Of course, this allows Approach not only defining a height map of the sample, but also the acquisition of a depth profile of the sample. That succeeds in that, for example, individual selected points in the reference pattern by the mentioned depth course a spread or increasing Experience convergence. Either way, the situation changes single selected or all the points of the reference pattern, if you put that to the test illustrated reference pattern actual image with the reference pattern target image compares. This can be reliable inferred to the sample topology become. About that lets out determine the focus or define the focal plane in this way. Because in the focal plane all have or selected points of the reference pattern a predetermined fixed distance and be they neither spread nor converge.
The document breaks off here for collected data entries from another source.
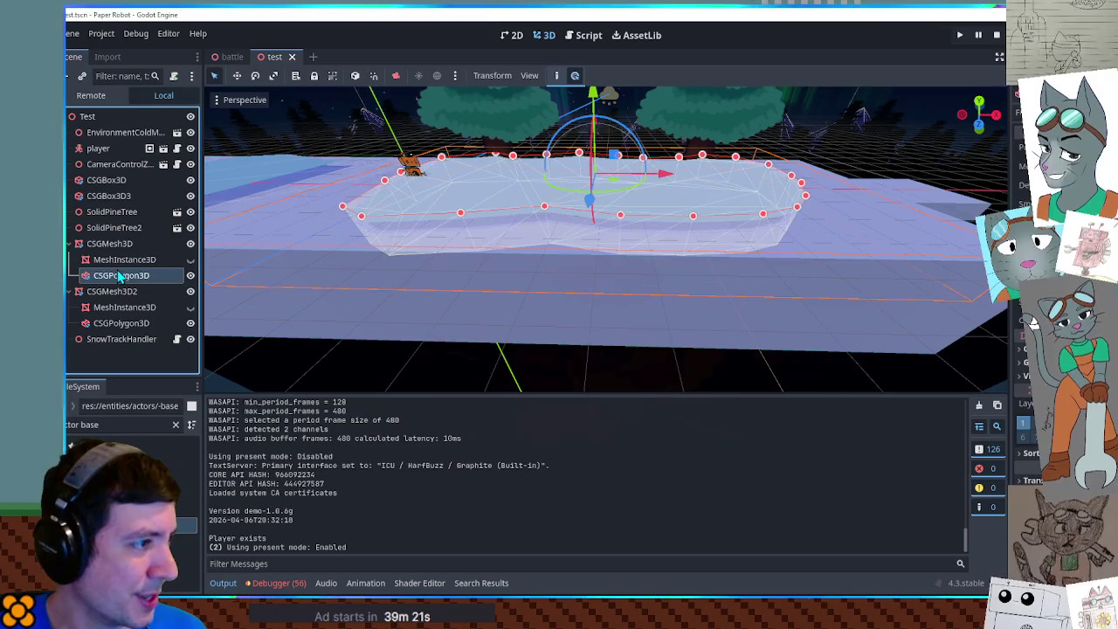
pyautogui.click(117, 246)
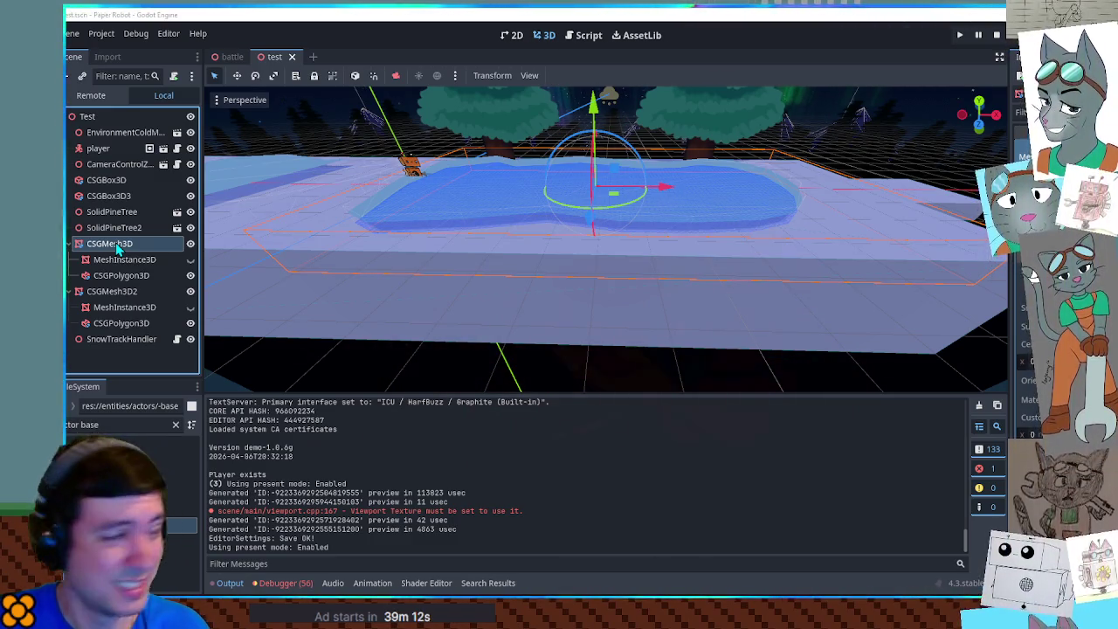
pyautogui.press('ctrl+a')
pyautogui.press('Return')
pyautogui.moveTo(619, 186)
pyautogui.mouseDown()
pyautogui.moveTo(680, 196)
pyautogui.moveTo(753, 187)
pyautogui.moveTo(865, 254)
pyautogui.moveTo(795, 230)
pyautogui.moveTo(876, 240)
pyautogui.moveTo(812, 307)
pyautogui.moveTo(768, 262)
pyautogui.moveTo(769, 311)
pyautogui.mouseUp()
# Step: Compare the sphere with the snow polygon's outline, then delete the added CSGSphere3D
pyautogui.click(138, 275)
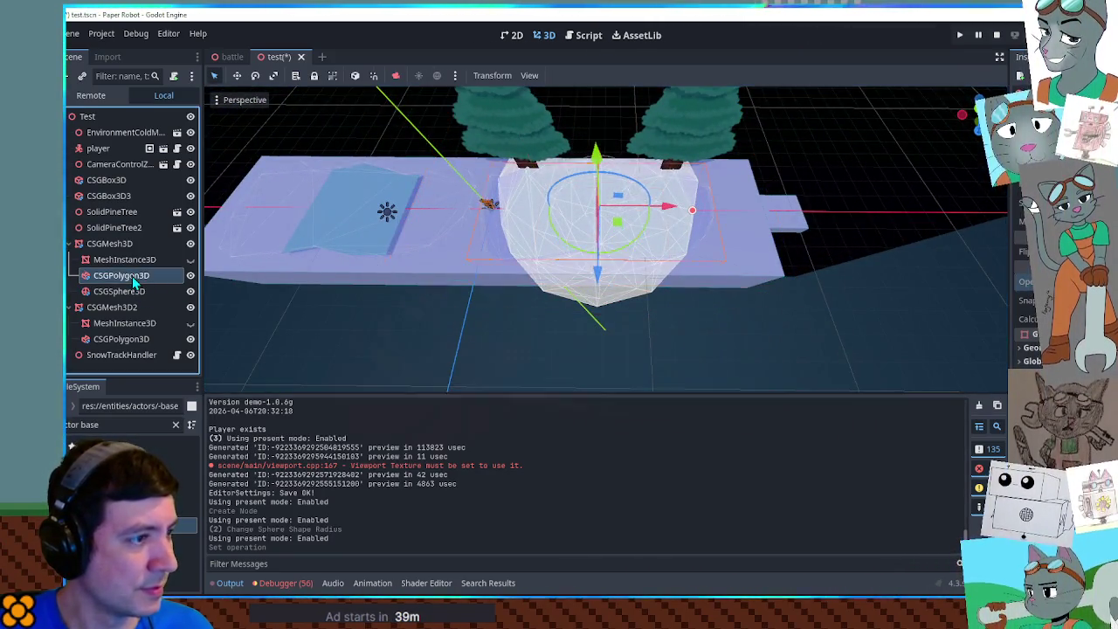
pyautogui.click(134, 292)
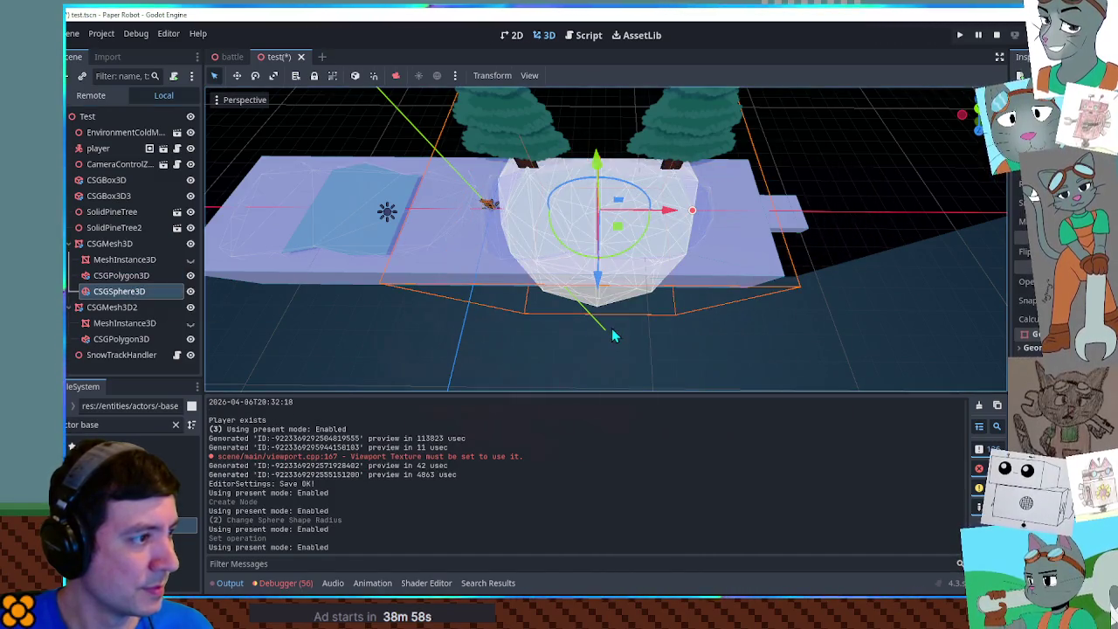
pyautogui.click(579, 252)
pyautogui.scroll(5, 577, 247)
pyautogui.scroll(-6, 578, 258)
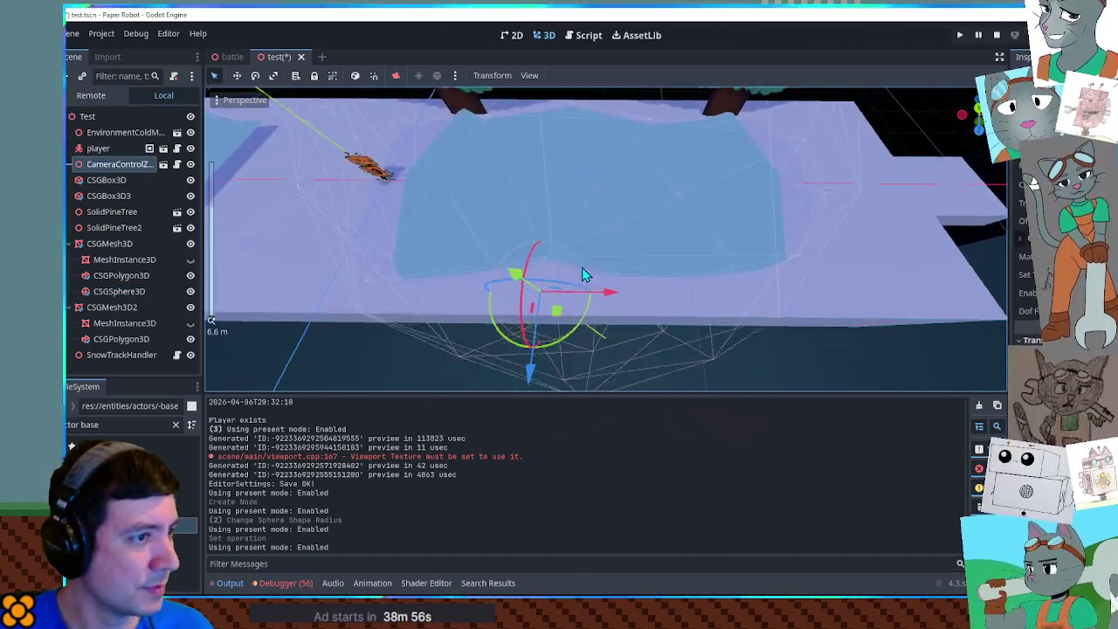
pyautogui.scroll(1, 584, 215)
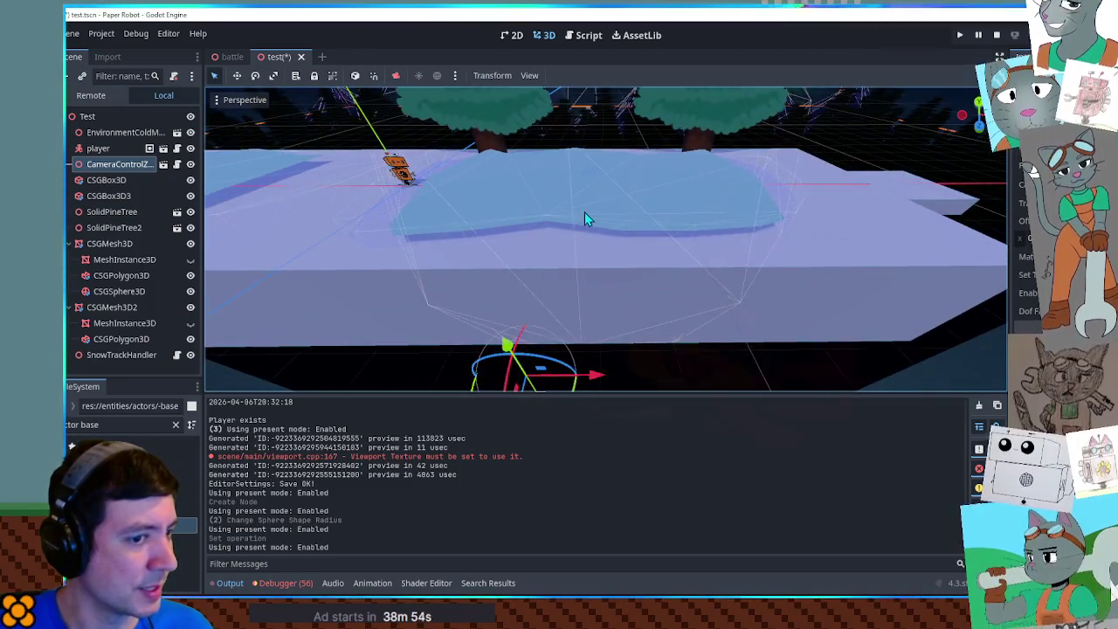
pyautogui.scroll(3, 616, 245)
In any case, the invention makes use of the fact that a three-dimensional object - the sample - only within an area dependent on the depth of field of the optical unit and thus its numerical aperture perpendicular to the focus (in the Z direction), ie in X- / Y plane, Schart is pictured. Now, if you take a stack of frames, ie multiple frames at an X / Y position by changing the focus in the Z direction, the respective sharp area of a frame can be linked to a control signal in the Z direction. From this, the height profile of the sample can be derived without additionally requiring a reference pattern generation unit. Rather, in this case it is sufficient to assign at least one sensor to the adjustment unit. This sensor generates when taking the stack of Einzelbil associated with the sample control signals that are evaluated in conjunction with the respective focused areas of the individual images of the sample for determining the sample topology in the control pad.
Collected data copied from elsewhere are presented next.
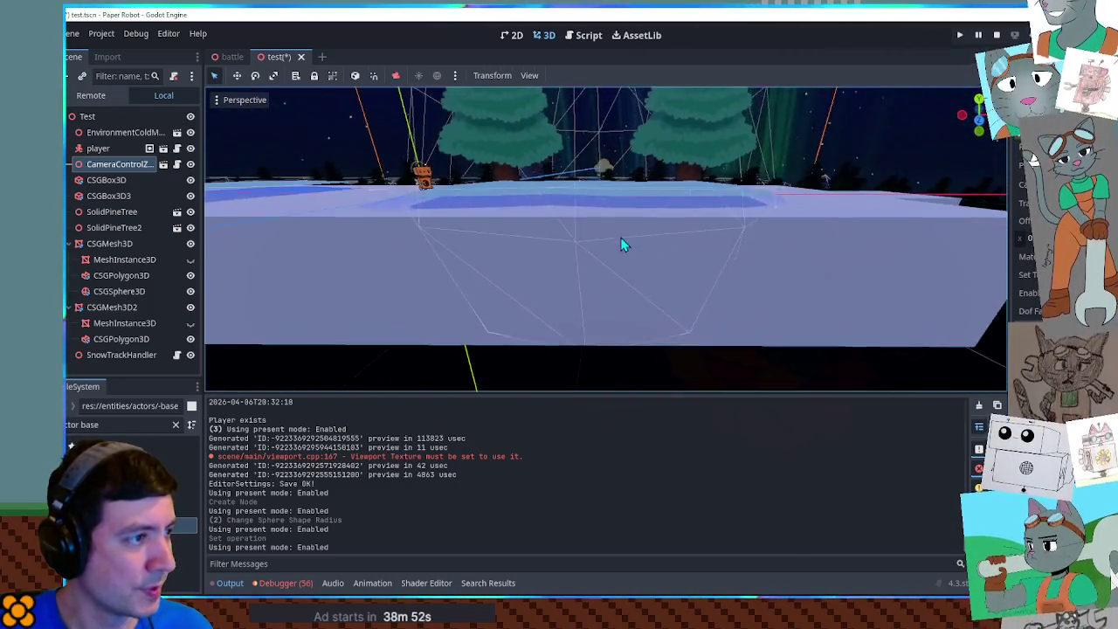
pyautogui.scroll(-3, 617, 257)
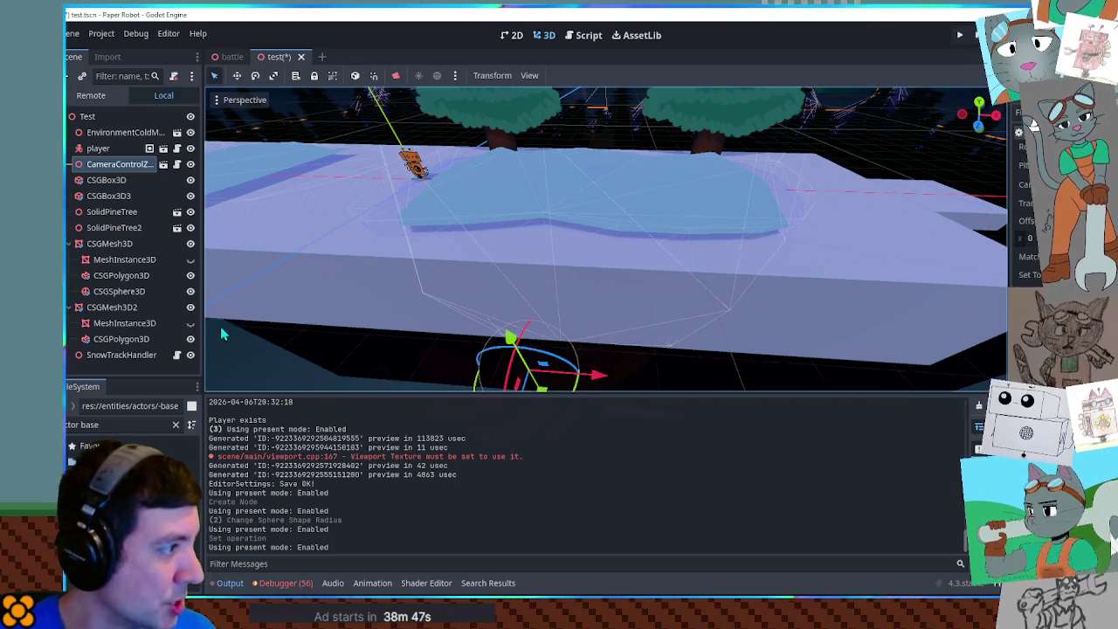
pyautogui.click(135, 290)
pyautogui.press('Delete')
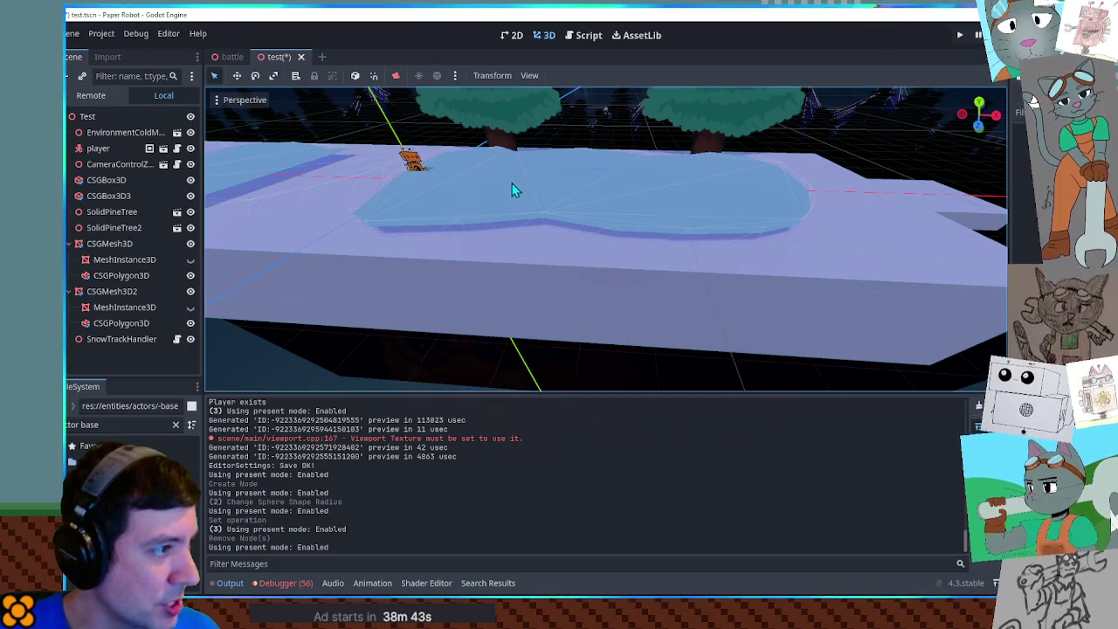
# Step: Select the first CSGPolygon3D, undo the snow mesh's Set operation change, and save the scene
pyautogui.scroll(5, 492, 210)
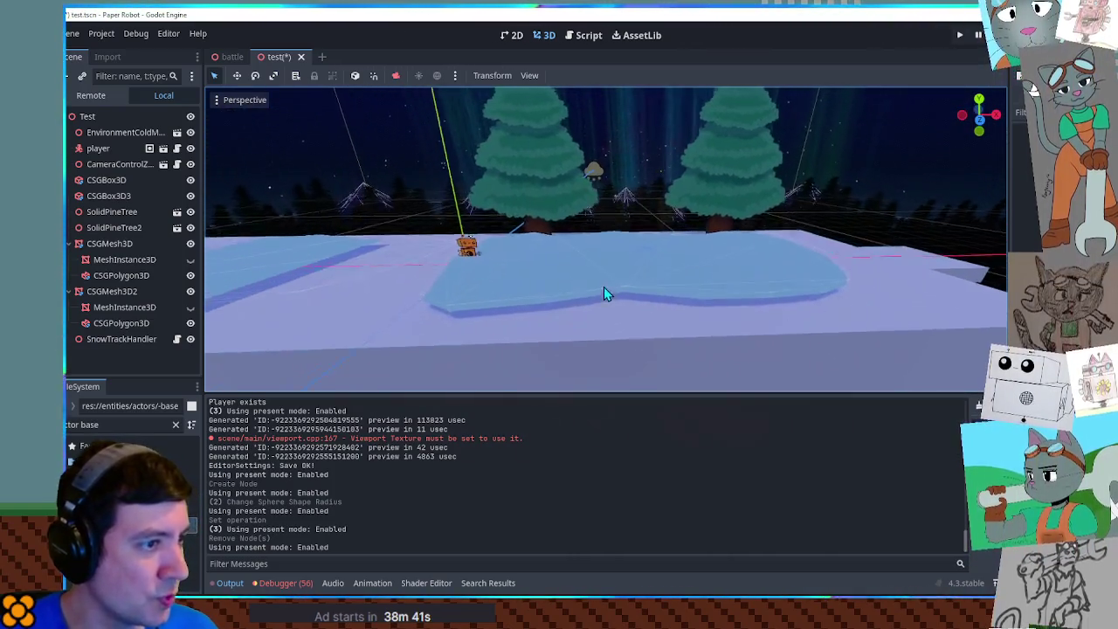
pyautogui.scroll(3, 608, 295)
The Extension of the sample in one to a sample stage of the adjustment parallel plane, d. H. mostly in X / Y plane, can be from the picture scale determine the optical unit in conjunction with the recording unit. In conjunction with the values for the height course In this way the sample is a complex, exact three-dimensional one Image of the sample in the control system available, which is under application of course suitable software rotated and from different positions on the playback unit or the screen can be viewed.

Also it is possible, to measure the sample in both the X, Y and Z directions and to log these values. At the same time a time can be recorded and thus, for example, be inferred to the cell growth.
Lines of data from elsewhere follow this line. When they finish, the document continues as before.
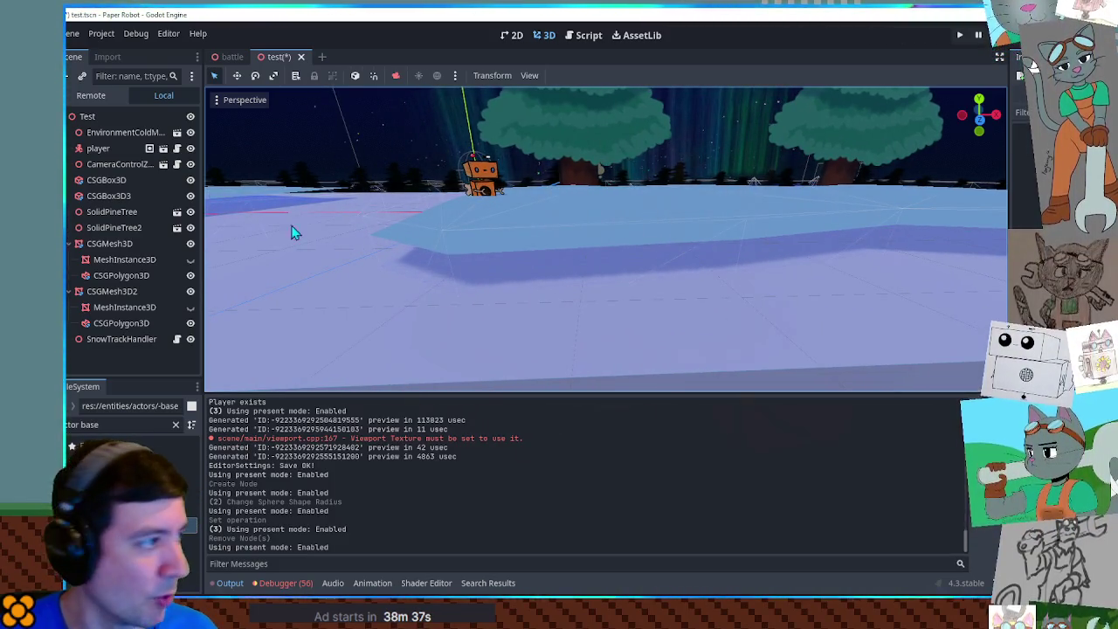
pyautogui.click(121, 272)
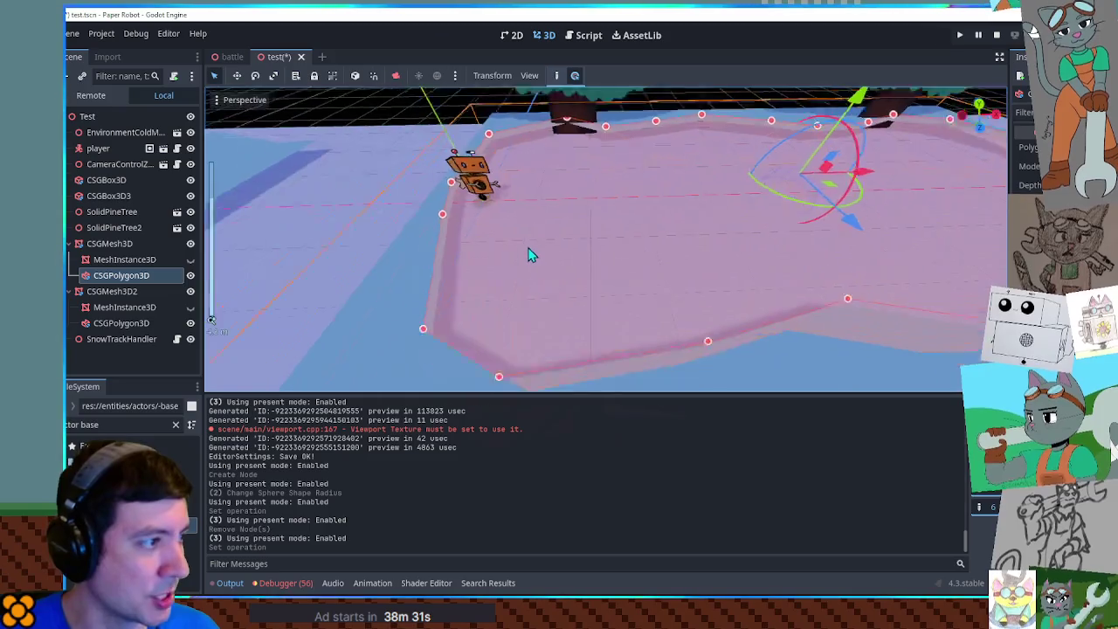
pyautogui.click(878, 365)
pyautogui.moveTo(878, 365)
pyautogui.mouseDown()
pyautogui.moveTo(861, 254)
pyautogui.moveTo(891, 209)
pyautogui.moveTo(702, 229)
pyautogui.moveTo(658, 245)
pyautogui.moveTo(831, 261)
pyautogui.moveTo(735, 291)
pyautogui.moveTo(666, 232)
pyautogui.moveTo(623, 221)
pyautogui.moveTo(695, 253)
pyautogui.mouseUp()
pyautogui.press('ctrl+z')
pyautogui.press('ctrl+s')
Also Material-specific temporal changes can be thereby quantify.

Around now in addition detect and map any movements of the sample and / or to measure, first the image of the sample as a sample reference image in the control system together filed with sample reference coordinates. These sample reference coordinates like to one or more selected Belong to points in the sample. For example, let define a kind of center of gravity or center point for the sample whose Coordinates with the sample reference coordinates are equated. The sample reference image obtained in this way is combined with a subsequently recorded sample actual image and the associated sample actual coordinates compared. This allows the movement of the sample relative to the recording unit be traced.

In Usually, however, one will try the sample in the middle of each image absorb and with the aid of the adjustment the sample movement understand. In this context, it is necessary that Adjustment unit in both the X and Y directions (and possibly in Z direction), and indeed until the center of gravity or Center of the sample or the sample actual image, for example, turn coincides with the center of the picture. The covered by the adjustment in this context Path then returns to the path of rehearsal.

there can additionally for the sample actual coordinates determined in this way a sample actual time be recorded. The actual sample time can be determined with a sample reference time compare to future Extrapolate sample location or trace the movement of the sample. Actually usually expected that the sample with one of in such a way determined sample velocity is not very different Sample speed continued to move. Also the direction stays in a given angular range is usually the same, so that from these Values on a future Whereabouts of the sample or a future common area the sample concluded can and the adjustment unit to this predicted location or in the middle of the common area as it were anticipatory is moved.

In In this context, the sample actual position of an actuating speed and derived a positioning time of the adjustment. In fact, that pushes Positioning time, that period of time starting from the sample reference time has elapsed until the sample passes through to the sample actual coordinates has moved the specified sample actual position. The required here Positioning speed multiplied by the positioning time the Sample actual position or the sample actual coordinates. By doing this Process extrapolated into the future can also be the future whereabouts or future Lounge area - like described - predetermined become.

All in all creates a topology map of the sample, which are stored can. In addition, extrapolations for the Sample movement or travel in all three directions (X, Y and Z) are made. A possibly moving sample gives in this context, for example, the speed of the adjustment before, with which to proceed. That can be in the sense of a closed Loop happen to sudden Intercept accelerations and changes of direction.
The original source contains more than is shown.